Ayşe Deniz Karacagil Gezi olaylarında kırmızı fuları ile gündeme geldi. Antalya’da ikamet eden bir kadın kırmızı fuları bahane edilerek tutuklanmıştı.
“Kırmızı fularlı kız” ismiyle bir süper kahraman gibi parlatıldı medya organları tarafından. Canlı yayına çıkartıldı, adına kitap yazıldı. Görünür olmanın geçer akçe olduğu günümüz dünyasında “popstar” muamelesi görmesi, maruz bırakıldığı “baskı ve zulümden” dolayıydı güya.
Karacagil’i yargılandığı duruşmada 50 avukat savundu. CNN Türk televizyonunda Cüneyt Özdemir’in sunduğu 5N1K programında söylediği “ESP ve SGDF’yi direkt bu yasadışı örgüt diyerek, yasadışı yürütmesi olan partileri işte gençlik hareketleri.” cümlesiyle neyi kast ettiği anlaşılmadı.
Cüneyt Özdemir anlamış olmalı ki ne kast ettiğini sormadı. “Ne?”, “Nerede?, “Ne zaman?”, “Nasıl?”, “Niçin?” ve “Kim?” soruları bu programın isminde vardı belki ama “gülümsemesi hiç dinmeyecek” bir kızı üzmenin gereği yoktu. Cüneyt Özdemir Ayşe’ye sormadığı bu soruları Yasin Börü’nün annesine sormuştu: “Oğlunuz İŞİD’ci miydi?”
Ayşe Deniz Karacagil’in bir süre sonra PKK’ya katıldığı öğrenildi.

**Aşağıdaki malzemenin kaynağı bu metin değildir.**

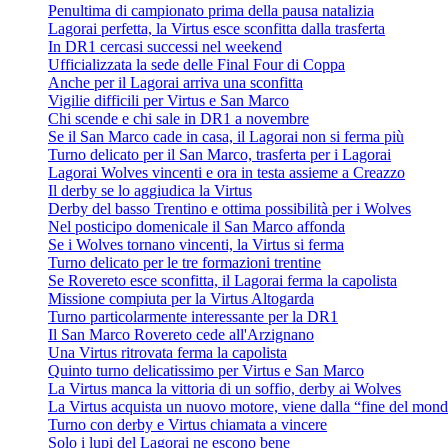
Penultima di campionato prima della pausa natalizia
Lagorai perfetta, la Virtus esce sconfitta dalla trasferta
In DR1 cercasi successi nel weekend
Ufficializzata la sede delle Final Four di Coppa
Anche per il Lagorai arriva una sconfitta
Vigilie difficili per Virtus e San Marco
Chi scende e chi sale in DR1 a novembre
Se il San Marco cade in casa, il Lagorai non si ferma più
Turno delicato per il San Marco, trasferta per i Lagorai
Lagorai Wolves vincenti e ora in testa assieme a Creazzo
Il derby se lo aggiudica la Virtus
Derby del basso Trentino e ottima possibilità per i Wolves
Nel posticipo domenicale il San Marco affonda
Se i Wolves tornano vincenti, la Virtus si ferma
Turno delicato per le tre formazioni trentine
Se Rovereto esce sconfitta, il Lagorai ferma la capolista
Missione compiuta per la Virtus Altogarda
Turno particolarmente interessante per la DR1
Il San Marco Rovereto cede all'Arzignano
Una Virtus ritrovata ferma la capolista
Quinto turno delicatissimo per Virtus e San Marco
La Virtus manca la vittoria di un soffio, derby ai Wolves
La Virtus acquista un nuovo motore, viene dalla “fine del mon
Turno con derby e Virtus chiamata a vincere
Solo i lupi del Lagorai ne escono bene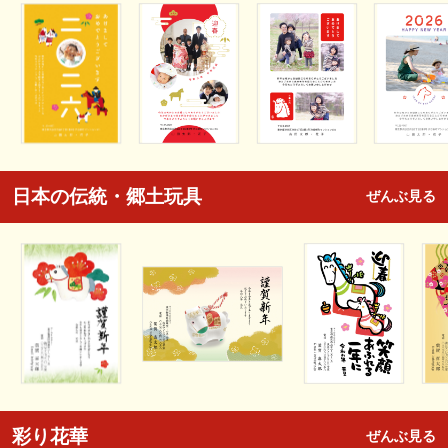
日本の伝統・郷土玩具
ぜんぶ見る
彩り花華
ぜんぶ見る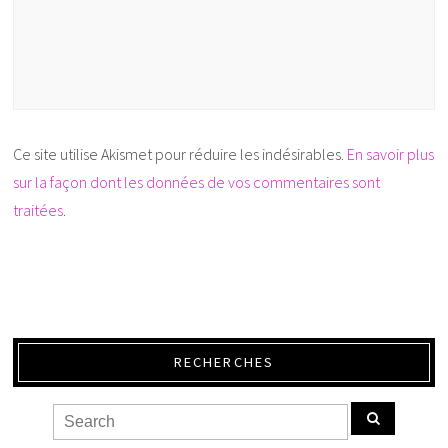
Ce site utilise Akismet pour réduire les indésirables.
En savoir plus
sur la façon dont les données de vos commentaires sont
traitées
.
RECHERCHES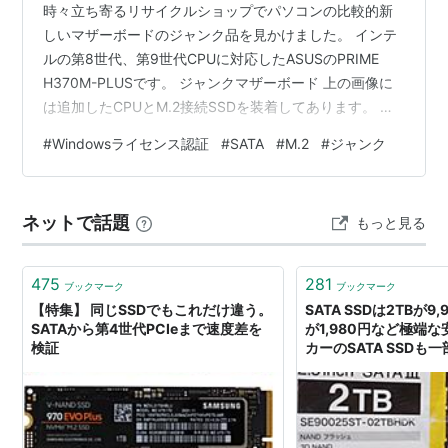
時々立ち寄るリサイクルショップでパソコンの比較的新
しいマザーボードのジャンク品を見かけました。 インテ
ルの第8世代、第9世代CPUに対応したASUSのPRIME
H370M-PLUSです。 ジャンクマザーボード 上の画像に
は追加したCPUとM.2接続SSDを装着してあります。 イ
ンテルの第8世代、第9世代CPUであればWindows11の動
#
Windowsライセンス認証
#
SATA
#
M.2
#
ジャンク
作条件を満足しているのでしばらく使えます。 CPUソケ
ットのピンに曲がりは無く、埃はついていたものの問題
なさそうに見えました。 モニター用の端子には接続禁止
ネットで話題
もっと見る
と印刷されたテープが貼られていたのでグラフィックボ
ードを搭載した状態で販売したセット品のマザーボード
と…
475
281
ブックマーク
ブックマーク
【特集】 同じSSDでもこれだけ違う。
SATA SSDは2TBが9
SATAから第4世代PCIeまで速度差を
が1,980円など極端
検証
カーのSATA SSDも
3月第2週号]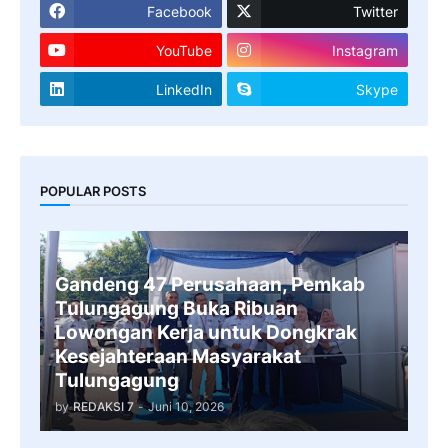
Facebook
Twitter
YouTube
Instagram
LinkedIn
Skype
POPULAR POSTS
Gandeng 47 Perusahaan, Pemkab
Tulungagung Buka Ribuan
Lowongan Kerja untuk Dongkrak
Kesejahteraan Masyarakat
Tulungagung
by
REDAKSI 7
-
Juni 10, 2026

HDP’den aday adayı olan annesi verdiği röportajda, kızının hapishanede PKK’lı bir teröristin battaniyesini paylaştığını, bir Kürde âşık olduğunu, kendisinin bunu anlayışla karşıladığını, çünkü kendisi Küba’da olsa Che’ye âşık olacağını söylüyordu.
Murat Karayılan’la çekilen fotoğrafları, yaptığı açıklamaları bugün “özgür medyanın” kalesi olarak gösterilen Can Dündar yönetimindeki Cumhuriyet gazetesinde okuyorduk. Cumhuriyet Gazetesi 78’liler girişiminin çıkardığı Tükenmez Dergisi’nde çıkan röportajı iştahla paylaşıyordu bizimle. O röportajda, Ayşe Deniz’in ailesinin Dev-Yol geleneğinden geldiğini, ilk kez 12 yaşında gözaltına alındığını, gezi olayları sırasında bir gruba önderlik ettiğini ve “örgütlü” olmak için ESP ile tanıştığını okuyorduk. Bunlar mühim değildi çünkü Cumhuriyet gazetesi bize Karacagil’in Kandil’de PKK saflarında “bol bol kitap okuduğunu” anlatıyordu.

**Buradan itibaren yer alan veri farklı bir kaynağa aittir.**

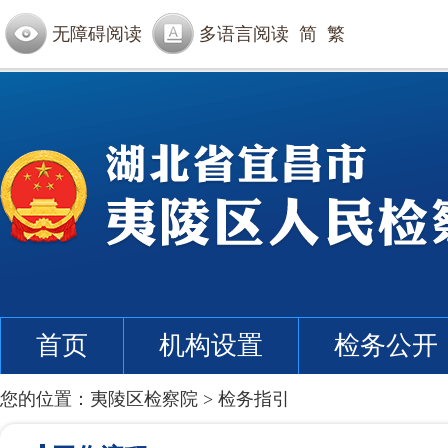
无障碍阅读
多语言阅读
简
繁
首页
机构设置
检务公开
您的位置：
夷陵区检察院
>
检务指引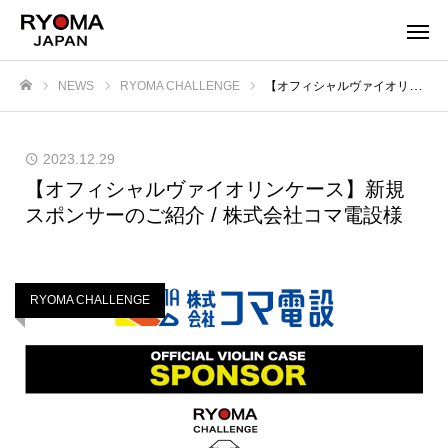
NEWS
RYOMA CHALLENGE
【オフィシャルヴァイオリンケース】新規スポンサーのご紹介 / 株式会社コマ電設様
ホーム
2023.12.29
【オフィシャルヴァイオリンケース】新規
スポンサーのご紹介 / 株式会社コマ電設様
RYOMA CHALLENGE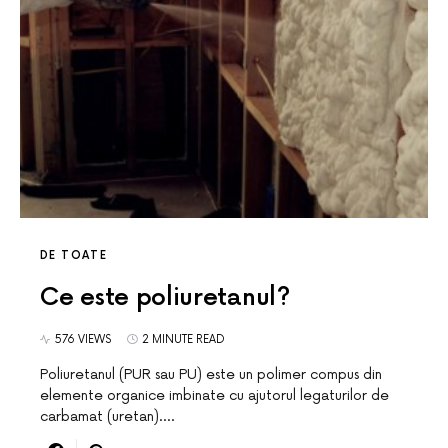
DE TOATE
Ce este poliuretanul?
576 VIEWS
2 MINUTE READ
Poliuretanul (PUR sau PU) este un polimer compus din
elemente organice imbinate cu ajutorul legaturilor de
carbamat (uretan).…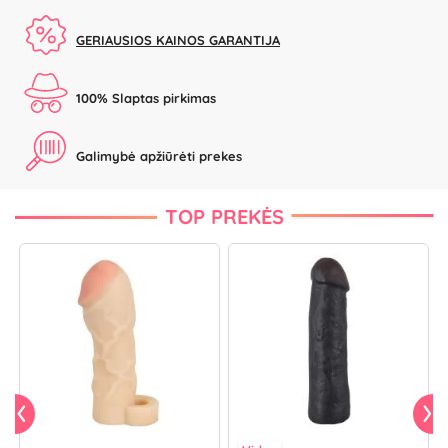
GERIAUSIOS KAINOS GARANTIJA
100% Slaptas pirkimas
Galimybė apžiūrėti prekes
TOP PREKĖS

Ayşe Deniz Karacagil’in Kandil’de aldığı terör eğitiminden sonra, ESP ve SGDF’nin bağlantıda olduğu terör örgütü MLKP saflarında Rojava’da olduğunu dün ölüm haberinden sonra öğrendik. ETHA isimli ESP’ye yakın sol haber ajansının ulaştığı “sicil kayıtlarında” konuşuyordu Ayşe Deniz Karacagil. Konuşmasının geri planında kuş sesleri dikkatimizi çekiyor. PKK önderliğinde terör örgütlerinin yönettiği “kuş seslerinin şakıdığı cennet” algısı elindeki keleşe, ayağındaki mekapa rağmen verilmek isteniyordu.

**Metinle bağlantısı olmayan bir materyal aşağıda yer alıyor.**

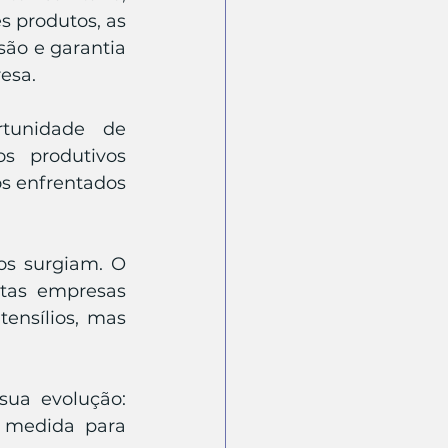
 produtos, as 
ão e garantia 
esa.
tunidade de 
s produtivos 
s enfrentados 
s surgiam. O 
tas empresas 
nsílios, mas 
a evolução: 
 medida para 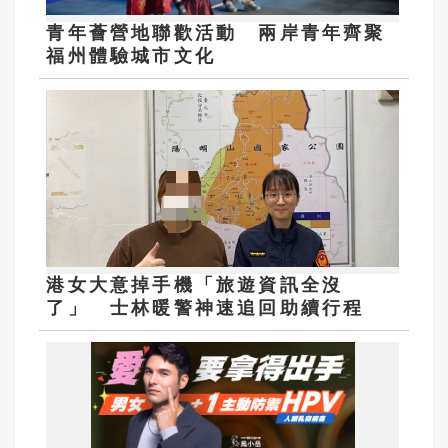
青年薈營地聯歡活動 兩岸青年齊聚
福州體驗城市文化
港女大意掉手機「旅遊資訊全沒
了」 士林暖警神速追回助續行程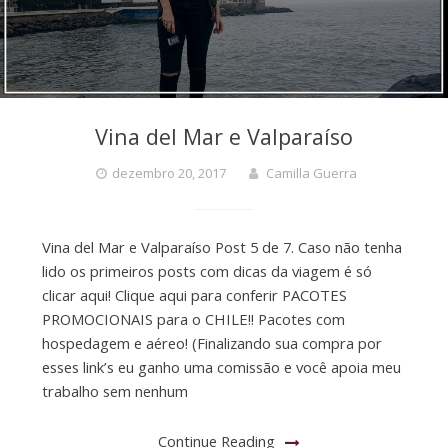
Vina del Mar e Valparaíso
dezembro 20, 2017
Camilla Guerra
Vina del Mar e Valparaíso Post 5 de 7. Caso não tenha
lido os primeiros posts com dicas da viagem é só
clicar aqui! Clique aqui para conferir PACOTES
PROMOCIONAIS para o CHILE!! Pacotes com
hospedagem e aéreo! (Finalizando sua compra por
esses link’s eu ganho uma comissão e você apoia meu
trabalho sem nenhum
Continue Reading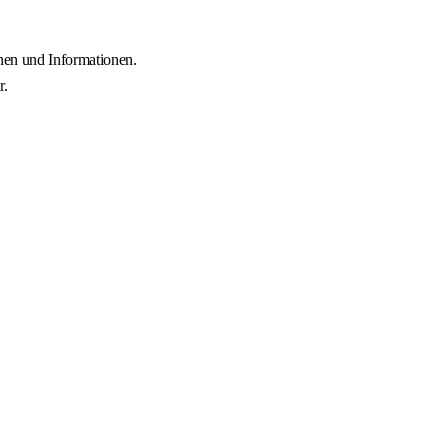
nen und Informationen.
r.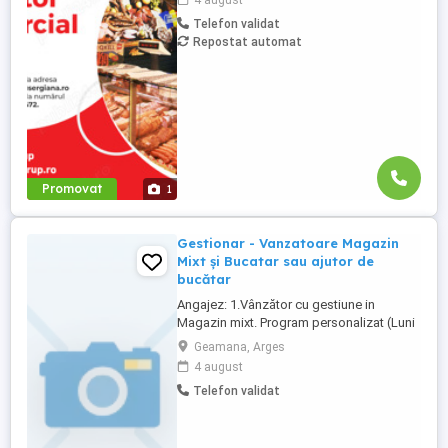
4 august
Miercurea Ciuc Dacă sunteți o persoană
Telefon validat
dinamică, cu abilități excelente de
Repostat automat
comunicare și un interes pentru industria
alimentară si studii 12 ...
Promovat
1
Gestionar - Vanzatoare Magazin
Mixt și Bucatar sau ajutor de
bucătar
Angajez: 1.Vânzător cu gestiune in
Magazin mixt. Program personalizat (Luni
- Sâmbătă) Necesar cunostinte marcaj de
Geamana, Arges
plata (casa de marcaj) 2. Bucătar a la carte
4 august
sau ajutor cu experiență în Bucătărie.
Telefon validat
Program de lucru: (Luni-Vineri = 6,30-
16,00) Interviu Luni - Sambata 8.30 - 10.00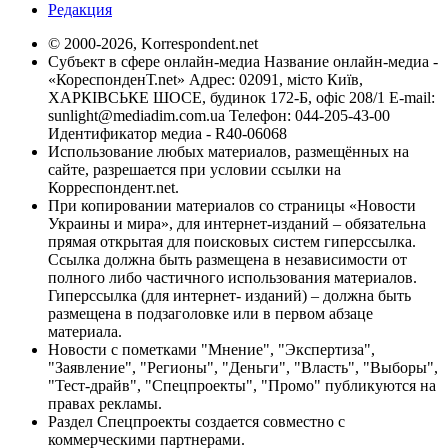
Редакция
© 2000-2026, Korrespondent.net
Субъект в сфере онлайн-медиа Название онлайн-медиа -
«КореспонденТ.net» Адрес: 02091, місто Київ,
ХАРКІВСЬКЕ ШОСЕ, будинок 172-Б, офіс 208/1 E-mail:
sunlight@mediadim.com.ua
Телефон: 044-205-43-00
Идентификатор медиа - R40-06068
Использование любых материалов, размещённых на
сайте, разрешается при условии ссылки на
Корреспондент.net.
При копировании материалов со страницы «Новости
Украины и мира», для интернет-изданий – обязательна
прямая открытая для поисковых систем гиперссылка.
Ссылка должна быть размещена в независимости от
полного либо частичного использования материалов.
Гиперссылка (для интернет- изданий) – должна быть
размещена в подзаголовке или в первом абзаце
материала.
Новости с пометками "Мнение", "Экспертиза",
"Заявление", "Регионы", "Деньги", "Власть", "Выборы",
"Тест-драйв", "Спецпроекты", "Промо" публикуются на
правах рекламы.
Раздел Спецпроекты создается совместно с
коммерческими партнерами.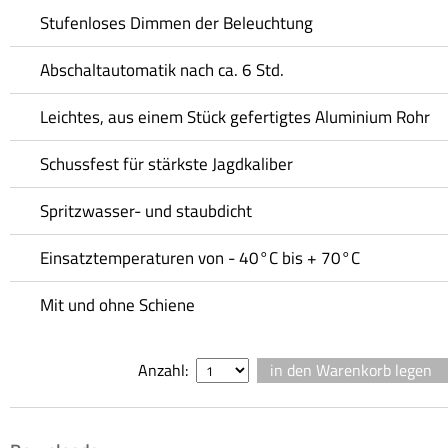
Stufenloses Dimmen der Beleuchtung
Abschaltautomatik nach ca. 6 Std.
Leichtes, aus einem Stück gefertigtes Aluminium Rohr
Schussfest für stärkste Jagdkaliber
Spritzwasser- und staubdicht
Einsatztemperaturen von - 40°C bis + 70°C
Mit und ohne Schiene
Anzahl: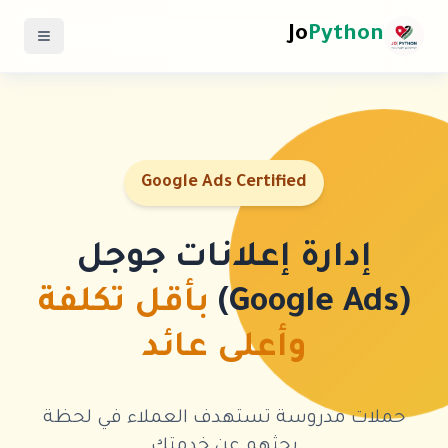
Jo
Python
Google Ads Certified
إدارة إعلانات جوجل
(Google Ads)
بأقل تكلفة
وأعلى عائد
حملات مدروسة تستهدف العملاء في لحظة
بحثهم عن خدمتك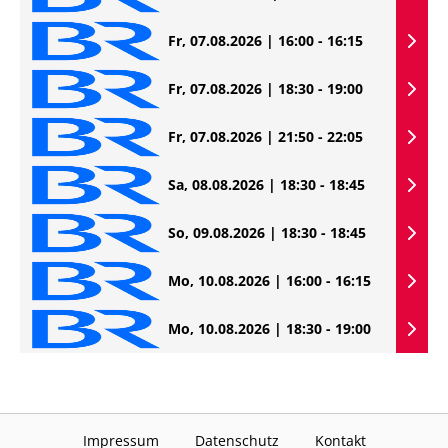
Fr, 07.08.2026 | 16:00 - 16:15
Fr, 07.08.2026 | 18:30 - 19:00
Fr, 07.08.2026 | 21:50 - 22:05
Sa, 08.08.2026 | 18:30 - 18:45
So, 09.08.2026 | 18:30 - 18:45
Mo, 10.08.2026 | 16:00 - 16:15
Mo, 10.08.2026 | 18:30 - 19:00
Impressum
Datenschutz
Kontakt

Ayşe Deniz Karacagil’in ardından tıpkı Gezi kalkışmasının “sivil polisi” olduğu iddia edilen ESP’li Ulaş Bayraktaroğlu’nun cenazesinde olduğu gibi terör propagandası yapılmaya başlandı bile. CHP İstanbul Milletvekilleri Sezgin Tanrıkulu, Ali Şeker, Onursal Adıgüzel ve HDP İstanbul Milletvekili Garo Paylan Ayşe Deniz’i anma yürüyüşüne katıldı. CHP-HDP kardeşliği terör propagandasında bir kez daha buluştu.
Bu kampanyaya PKK yalakası Cengiz Çandar, Banu Güven ve Barış Atay gibi isimlerde destek heyecanla destek oldu.
PKK’nın Suriye, Irak ve Türkiye’de işlediği suçlar görmezden gelinip masumlaştırılacak. Bu propagandaya alet olan birçok genç terör örgütlerinin kamplarında bulacak kendisini.